Published June 04, 2013
A Wisconsin town is taking a unique approach to the problem of bullying among children and teens by allowing police officers to ticket the alleged bully's parents for a municipal code violation, which could come with a fine of over $100.
The Wisconsin State Journal reports the new tactic is part of a broader ordinance aimed at curbing bullying that was passed by the city council in Monona on May 20.
MyFoxTwinCities.com reports the ordinance is only meant to target people whose children are repeatedly bullying others. The parent or guardian must be informed by an officer of a separate bullying violation by the same individual within the past 90 day before they would face a fine.

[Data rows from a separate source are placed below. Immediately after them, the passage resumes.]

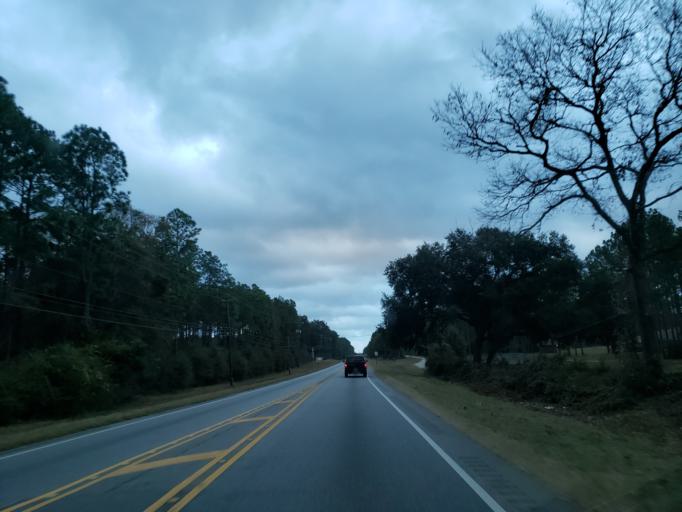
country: US
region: Alabama
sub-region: Mobile County
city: Chickasaw
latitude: 30.7886
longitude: -88.2914
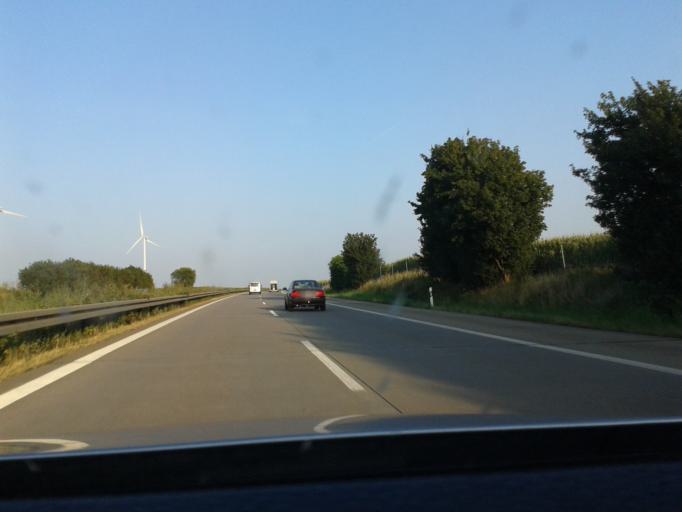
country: DE
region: Saxony
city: Nerchau
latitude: 51.2518
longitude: 12.8369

Monona Police Chief Wally Ostrenga tells the Wisconsin State Journal the fine is only meant for parents who are unwilling to cooperate with officials seeking to curb bullying by their child, saying parents who are making an effort to address the issue would not be fined.
“Sometimes you’ll knock on someone’s door and they won’t want to talk to you — their kids are perfect, they could never do anything wrong,” Ostrenga told the paper. “This is for those times when we get the door slammed in our faces.”
MyFoxTwinCities.com reports first-time offenders would face a fine of $114, and subsequent violations within the same year would carry fines of $177 each.
The city's mayor says he hopes the new ordinance will show any victims of bullying that the city is taking their concerns seriously.
“Ordinances reflect the values of a community,” he told the Wisconsin State Journal. “It would be my desire that the bullying ordinance reflects the values of Monona.”